Start of Block

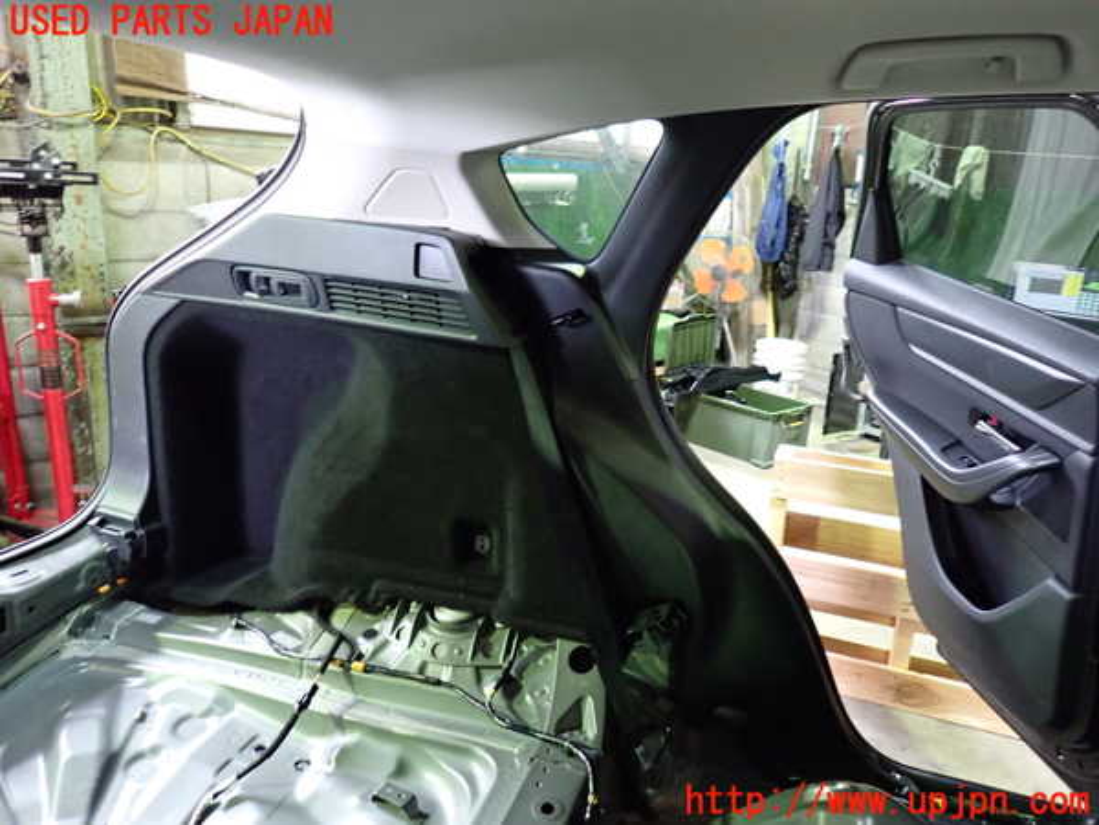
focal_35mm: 25
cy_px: 412
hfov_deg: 69.4
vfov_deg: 54.9
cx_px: 550
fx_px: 794
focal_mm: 4.5
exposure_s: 1/30
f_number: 2
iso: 800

End of Block

What to do
Transcribe the listing exactly, skipping pictures.

Exercise solution
focal_35mm: 25
cy_px: 412
hfov_deg: 69.4
vfov_deg: 54.9
cx_px: 550
fx_px: 794
focal_mm: 4.5
exposure_s: 1/30
f_number: 2
iso: 800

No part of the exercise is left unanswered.